== Segment start ==
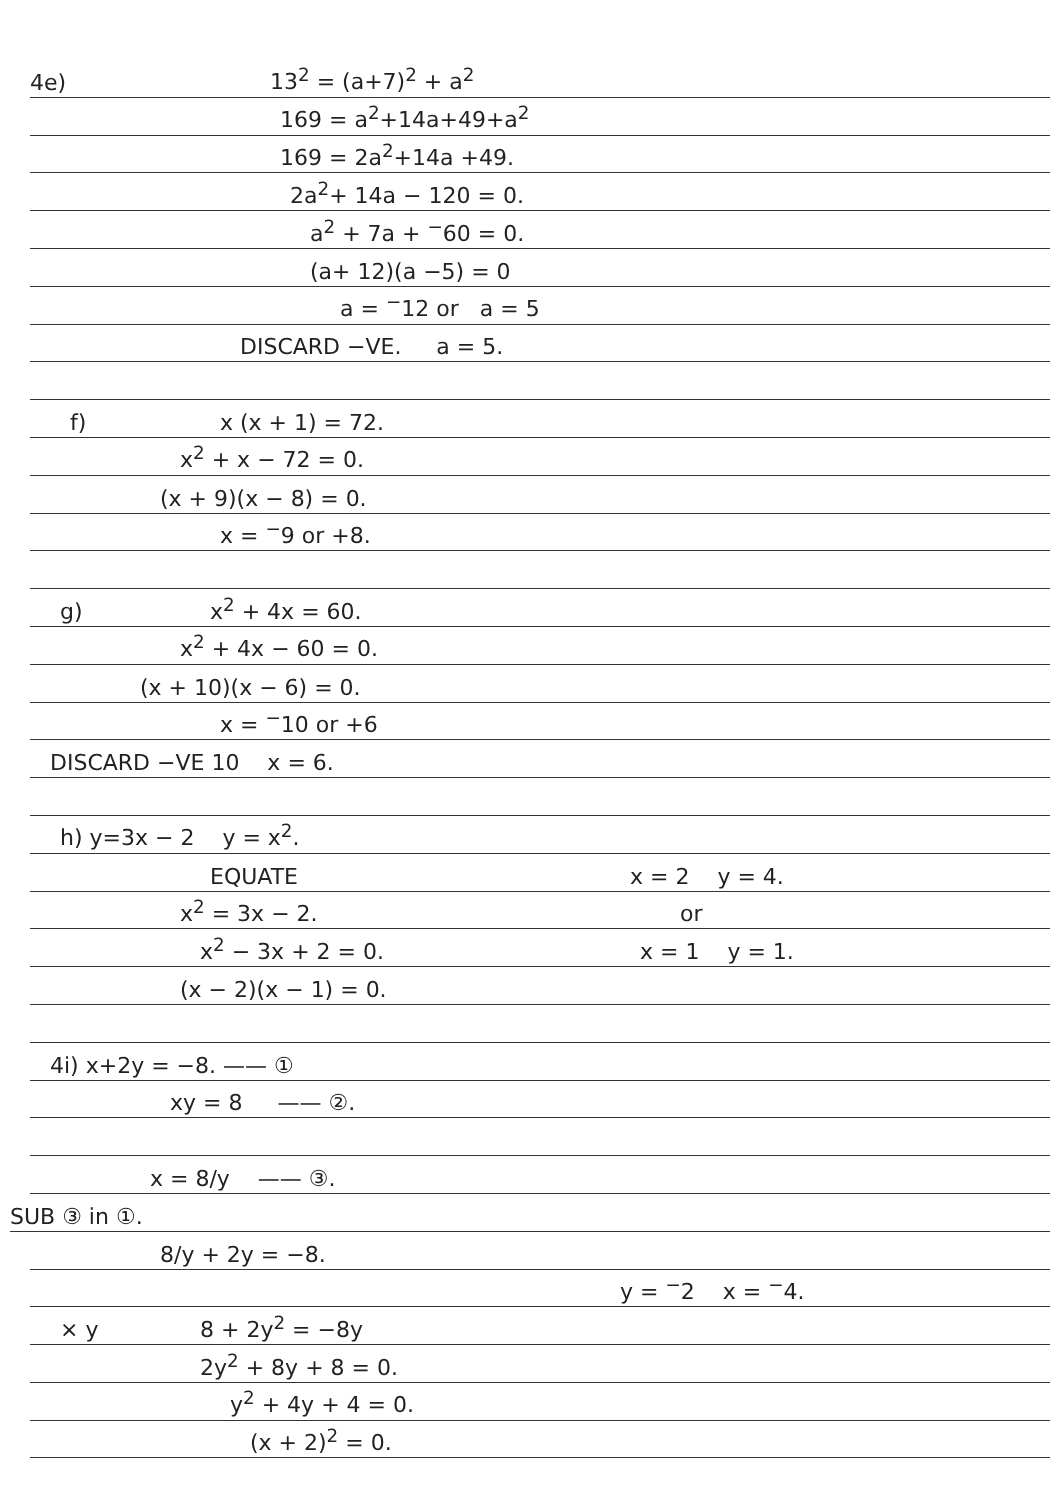4e) 13<sup>2</sup> = (a+7)<sup>2</sup> + a<sup>2</sup>
169 = a<sup>2</sup>+14a+49+a<sup>2</sup>
169 = 2a<sup>2</sup>+14a +49.
2a<sup>2</sup>+ 14a − 120 = 0.
a<sup>2</sup> + 7a + <sup>−</sup>60 = 0.
(a+ 12)(a −5) = 0
a = <sup>−</sup>12 or a = 5
DISCARD −VE. a = 5.
f) x (x + 1) = 72.
x<sup>2</sup> + x − 72 = 0.
(x + 9)(x − 8) = 0.
x = <sup>−</sup>9 or +8.
g) x<sup>2</sup> + 4x = 60.
x<sup>2</sup> + 4x − 60 = 0.
(x + 10)(x − 6) = 0.
x = <sup>−</sup>10 or +6
DISCARD −VE 10 x = 6.
h) y=3x − 2 y = x<sup>2</sup>.
EQUATE x = 2 y = 4.
x<sup>2</sup> = 3x − 2. or
x<sup>2</sup> − 3x + 2 = 0. x = 1 y = 1.
(x − 2)(x − 1) = 0.
4i) x+2y = −8. —— ①
xy = 8 —— ②.
x = 8/y —— ③.
SUB ③ in ①.
8/y + 2y = −8.
y = <sup>−</sup>2 x = <sup>−</sup>4.
× y 8 + 2y<sup>2</sup> = −8y
2y<sup>2</sup> + 8y + 8 = 0.
y<sup>2</sup> + 4y + 4 = 0.
(x + 2)<sup>2</sup> = 0.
== Segment end ==
* _Aim of the task_: Your answer must be the line containing "SUB ③ in ①." through the last line above, copied exactly, with nothing added.

* _Written response_:
SUB ③ in ①.
8/y + 2y = −8.
y = <sup>−</sup>2 x = <sup>−</sup>4.
× y 8 + 2y<sup>2</sup> = −8y
2y<sup>2</sup> + 8y + 8 = 0.
y<sup>2</sup> + 4y + 4 = 0.
(x + 2)<sup>2</sup> = 0.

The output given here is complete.